Go through the data and copy every line exactly, but not the images.

Record excerpts:
________________________

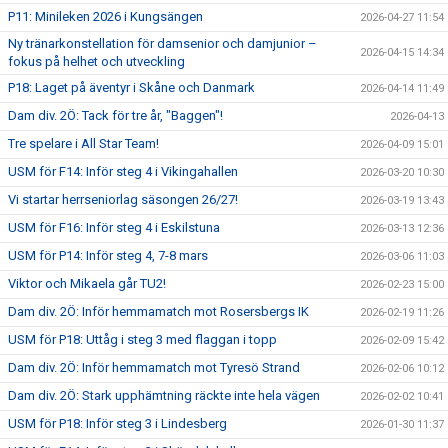
P11: Minileken 2026 i Kungsängen
2026-04-27 11:54
Ny tränarkonstellation för damsenior och damjunior –
2026-04-15 14:34
fokus på helhet och utveckling
P18: Laget på äventyr i Skåne och Danmark
2026-04-14 11:49
Dam div. 2Ö: Tack för tre år, "Baggen"!
2026-04-13
Tre spelare i All Star Team!
2026-04-09 15:01
USM för F14: Inför steg 4 i Vikingahallen
2026-03-20 10:30
Vi startar herrseniorlag säsongen 26/27!
2026-03-19 13:43
USM för F16: Inför steg 4 i Eskilstuna
2026-03-13 12:36
USM för P14: Inför steg 4, 7-8 mars
2026-03-06 11:03
Viktor och Mikaela går TU2!
2026-02-23 15:00
Dam div. 2Ö: Inför hemmamatch mot Rosersbergs IK
2026-02-19 11:26
USM för P18: Uttåg i steg 3 med flaggan i topp
2026-02-09 15:42
Dam div. 2Ö: Inför hemmamatch mot Tyresö Strand
2026-02-06 10:12
Dam div. 2Ö: Stark upphämtning räckte inte hela vägen
2026-02-02 10:41
USM för P18: Inför steg 3 i Lindesberg
2026-01-30 11:37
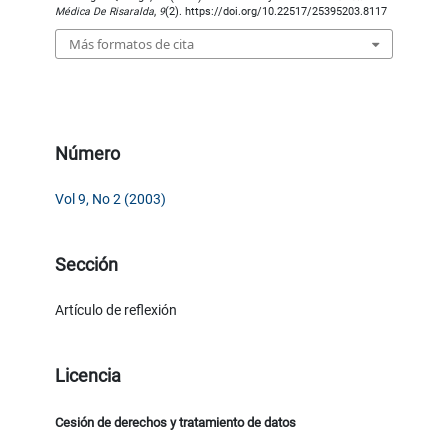
Médica De Risaralda
,
9
(2). https://doi.org/10.22517/25395203.8117
Más formatos de cita
Número
Vol 9, No 2 (2003)
Sección
Artículo de reflexión
Licencia
Cesión de derechos y tratamiento de datos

________________________

Output for this exercise:
P11: Minileken 2026 i Kungsängen
2026-04-27 11:54
Ny tränarkonstellation för damsenior och damjunior –
2026-04-15 14:34
fokus på helhet och utveckling
P18: Laget på äventyr i Skåne och Danmark
2026-04-14 11:49
Dam div. 2Ö: Tack för tre år, "Baggen"!
2026-04-13
Tre spelare i All Star Team!
2026-04-09 15:01
USM för F14: Inför steg 4 i Vikingahallen
2026-03-20 10:30
Vi startar herrseniorlag säsongen 26/27!
2026-03-19 13:43
USM för F16: Inför steg 4 i Eskilstuna
2026-03-13 12:36
USM för P14: Inför steg 4, 7-8 mars
2026-03-06 11:03
Viktor och Mikaela går TU2!
2026-02-23 15:00
Dam div. 2Ö: Inför hemmamatch mot Rosersbergs IK
2026-02-19 11:26
USM för P18: Uttåg i steg 3 med flaggan i topp
2026-02-09 15:42
Dam div. 2Ö: Inför hemmamatch mot Tyresö Strand
2026-02-06 10:12
Dam div. 2Ö: Stark upphämtning räckte inte hela vägen
2026-02-02 10:41
USM för P18: Inför steg 3 i Lindesberg
2026-01-30 11:37
Médica De Risaralda
,
9
(2). https://doi.org/10.22517/25395203.8117
Más formatos de cita
Número
Vol 9, No 2 (2003)
Sección
Artículo de reflexión
Licencia
Cesión de derechos y tratamiento de datos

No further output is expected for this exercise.